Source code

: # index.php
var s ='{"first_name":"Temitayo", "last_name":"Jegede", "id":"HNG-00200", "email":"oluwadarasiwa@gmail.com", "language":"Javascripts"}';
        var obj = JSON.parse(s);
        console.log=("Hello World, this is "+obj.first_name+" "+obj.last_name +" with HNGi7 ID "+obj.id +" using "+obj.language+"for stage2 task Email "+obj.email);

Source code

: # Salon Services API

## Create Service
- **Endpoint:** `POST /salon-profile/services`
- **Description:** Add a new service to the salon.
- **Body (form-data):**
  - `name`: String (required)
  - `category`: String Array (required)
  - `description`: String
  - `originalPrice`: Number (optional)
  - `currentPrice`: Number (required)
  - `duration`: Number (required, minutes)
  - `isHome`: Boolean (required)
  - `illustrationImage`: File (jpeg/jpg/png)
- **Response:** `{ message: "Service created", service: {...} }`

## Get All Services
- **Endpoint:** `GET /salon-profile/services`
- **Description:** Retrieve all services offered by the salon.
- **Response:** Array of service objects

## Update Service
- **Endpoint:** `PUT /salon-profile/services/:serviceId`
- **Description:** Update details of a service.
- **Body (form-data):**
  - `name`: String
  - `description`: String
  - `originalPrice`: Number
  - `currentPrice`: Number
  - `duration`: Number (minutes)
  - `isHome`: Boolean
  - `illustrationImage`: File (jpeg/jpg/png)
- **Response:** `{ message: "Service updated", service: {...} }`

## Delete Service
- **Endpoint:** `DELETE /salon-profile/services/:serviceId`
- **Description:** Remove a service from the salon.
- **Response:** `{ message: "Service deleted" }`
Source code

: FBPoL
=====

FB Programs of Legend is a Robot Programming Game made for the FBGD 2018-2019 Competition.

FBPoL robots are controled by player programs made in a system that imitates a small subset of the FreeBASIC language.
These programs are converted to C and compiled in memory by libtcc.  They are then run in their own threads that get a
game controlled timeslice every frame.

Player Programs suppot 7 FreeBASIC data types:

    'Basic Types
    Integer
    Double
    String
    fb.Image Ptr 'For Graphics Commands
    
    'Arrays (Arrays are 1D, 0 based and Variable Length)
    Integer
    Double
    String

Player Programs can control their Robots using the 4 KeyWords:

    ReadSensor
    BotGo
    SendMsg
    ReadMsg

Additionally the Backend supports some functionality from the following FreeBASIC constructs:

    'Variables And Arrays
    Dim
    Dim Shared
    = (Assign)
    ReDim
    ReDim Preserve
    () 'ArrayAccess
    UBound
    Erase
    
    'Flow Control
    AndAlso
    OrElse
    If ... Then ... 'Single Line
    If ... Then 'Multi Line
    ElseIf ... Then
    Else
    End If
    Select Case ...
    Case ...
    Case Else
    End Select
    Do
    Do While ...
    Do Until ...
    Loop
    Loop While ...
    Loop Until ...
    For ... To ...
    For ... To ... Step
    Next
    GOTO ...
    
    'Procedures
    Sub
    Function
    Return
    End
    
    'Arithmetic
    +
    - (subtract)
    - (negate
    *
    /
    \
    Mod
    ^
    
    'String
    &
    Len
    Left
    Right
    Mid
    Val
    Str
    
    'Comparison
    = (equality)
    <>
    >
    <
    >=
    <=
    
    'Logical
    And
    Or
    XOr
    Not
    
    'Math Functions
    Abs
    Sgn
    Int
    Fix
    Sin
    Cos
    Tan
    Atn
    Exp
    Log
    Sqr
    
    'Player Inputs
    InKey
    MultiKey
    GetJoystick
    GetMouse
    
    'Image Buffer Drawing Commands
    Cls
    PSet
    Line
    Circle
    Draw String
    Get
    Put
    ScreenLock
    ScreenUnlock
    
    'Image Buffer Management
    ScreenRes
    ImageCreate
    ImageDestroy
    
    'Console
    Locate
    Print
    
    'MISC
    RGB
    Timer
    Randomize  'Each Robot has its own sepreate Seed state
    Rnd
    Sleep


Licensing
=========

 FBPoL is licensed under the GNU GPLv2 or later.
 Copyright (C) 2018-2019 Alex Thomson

+===+

- REQUEST:
How many lines of the listing above contain the string "from"? Count with case sensitivity, and reply with the number alone.

- SOLUTION TO THIS EXERCISE:
2